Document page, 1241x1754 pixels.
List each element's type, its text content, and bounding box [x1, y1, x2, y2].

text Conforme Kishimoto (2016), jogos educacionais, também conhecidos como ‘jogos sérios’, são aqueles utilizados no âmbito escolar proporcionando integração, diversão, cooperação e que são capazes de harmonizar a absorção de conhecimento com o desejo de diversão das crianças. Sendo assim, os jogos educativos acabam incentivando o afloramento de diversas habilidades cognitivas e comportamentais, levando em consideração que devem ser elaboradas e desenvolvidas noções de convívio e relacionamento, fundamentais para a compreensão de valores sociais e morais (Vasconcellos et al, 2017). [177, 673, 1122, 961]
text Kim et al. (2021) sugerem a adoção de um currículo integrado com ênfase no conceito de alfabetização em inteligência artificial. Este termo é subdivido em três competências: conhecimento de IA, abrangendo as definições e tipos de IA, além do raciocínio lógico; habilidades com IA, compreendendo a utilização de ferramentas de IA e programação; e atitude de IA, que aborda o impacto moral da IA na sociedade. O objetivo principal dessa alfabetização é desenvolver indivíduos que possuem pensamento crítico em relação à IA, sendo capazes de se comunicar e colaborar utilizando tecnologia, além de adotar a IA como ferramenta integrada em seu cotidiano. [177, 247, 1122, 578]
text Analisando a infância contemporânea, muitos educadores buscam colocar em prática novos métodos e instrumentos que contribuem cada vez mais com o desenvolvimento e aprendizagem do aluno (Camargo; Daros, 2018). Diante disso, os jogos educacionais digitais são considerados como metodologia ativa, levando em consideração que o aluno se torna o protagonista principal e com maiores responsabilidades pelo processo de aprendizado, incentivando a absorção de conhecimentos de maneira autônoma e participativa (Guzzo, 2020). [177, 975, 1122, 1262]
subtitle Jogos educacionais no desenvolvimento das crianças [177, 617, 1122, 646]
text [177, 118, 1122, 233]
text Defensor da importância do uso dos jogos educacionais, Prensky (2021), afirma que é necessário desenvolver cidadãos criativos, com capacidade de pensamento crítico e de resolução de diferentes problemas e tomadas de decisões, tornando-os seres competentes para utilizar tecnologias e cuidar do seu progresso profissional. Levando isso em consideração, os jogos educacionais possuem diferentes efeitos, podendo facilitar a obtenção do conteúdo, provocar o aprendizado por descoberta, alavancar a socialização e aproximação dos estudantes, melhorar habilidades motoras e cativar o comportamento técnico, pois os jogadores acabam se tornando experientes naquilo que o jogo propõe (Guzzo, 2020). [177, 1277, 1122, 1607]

==*==

» About this task: Set down the full listing a second time, exactly as given.

» Finished exercise:
Document page, 1241x1754 pixels.
List each element's type, its text content, and bounding box [x1, y1, x2, y2].

text Conforme Kishimoto (2016), jogos educacionais, também conhecidos como ‘jogos sérios’, são aqueles utilizados no âmbito escolar proporcionando integração, diversão, cooperação e que são capazes de harmonizar a absorção de conhecimento com o desejo de diversão das crianças. Sendo assim, os jogos educativos acabam incentivando o afloramento de diversas habilidades cognitivas e comportamentais, levando em consideração que devem ser elaboradas e desenvolvidas noções de convívio e relacionamento, fundamentais para a compreensão de valores sociais e morais (Vasconcellos et al, 2017). [177, 673, 1122, 961]
text Kim et al. (2021) sugerem a adoção de um currículo integrado com ênfase no conceito de alfabetização em inteligência artificial. Este termo é subdivido em três competências: conhecimento de IA, abrangendo as definições e tipos de IA, além do raciocínio lógico; habilidades com IA, compreendendo a utilização de ferramentas de IA e programação; e atitude de IA, que aborda o impacto moral da IA na sociedade. O objetivo principal dessa alfabetização é desenvolver indivíduos que possuem pensamento crítico em relação à IA, sendo capazes de se comunicar e colaborar utilizando tecnologia, além de adotar a IA como ferramenta integrada em seu cotidiano. [177, 247, 1122, 578]
text Analisando a infância contemporânea, muitos educadores buscam colocar em prática novos métodos e instrumentos que contribuem cada vez mais com o desenvolvimento e aprendizagem do aluno (Camargo; Daros, 2018). Diante disso, os jogos educacionais digitais são considerados como metodologia ativa, levando em consideração que o aluno se torna o protagonista principal e com maiores responsabilidades pelo processo de aprendizado, incentivando a absorção de conhecimentos de maneira autônoma e participativa (Guzzo, 2020). [177, 975, 1122, 1262]
subtitle Jogos educacionais no desenvolvimento das crianças [177, 617, 1122, 646]
text [177, 118, 1122, 233]
text Defensor da importância do uso dos jogos educacionais, Prensky (2021), afirma que é necessário desenvolver cidadãos criativos, com capacidade de pensamento crítico e de resolução de diferentes problemas e tomadas de decisões, tornando-os seres competentes para utilizar tecnologias e cuidar do seu progresso profissional. Levando isso em consideração, os jogos educacionais possuem diferentes efeitos, podendo facilitar a obtenção do conteúdo, provocar o aprendizado por descoberta, alavancar a socialização e aproximação dos estudantes, melhorar habilidades motoras e cativar o comportamento técnico, pois os jogadores acabam se tornando experientes naquilo que o jogo propõe (Guzzo, 2020). [177, 1277, 1122, 1607]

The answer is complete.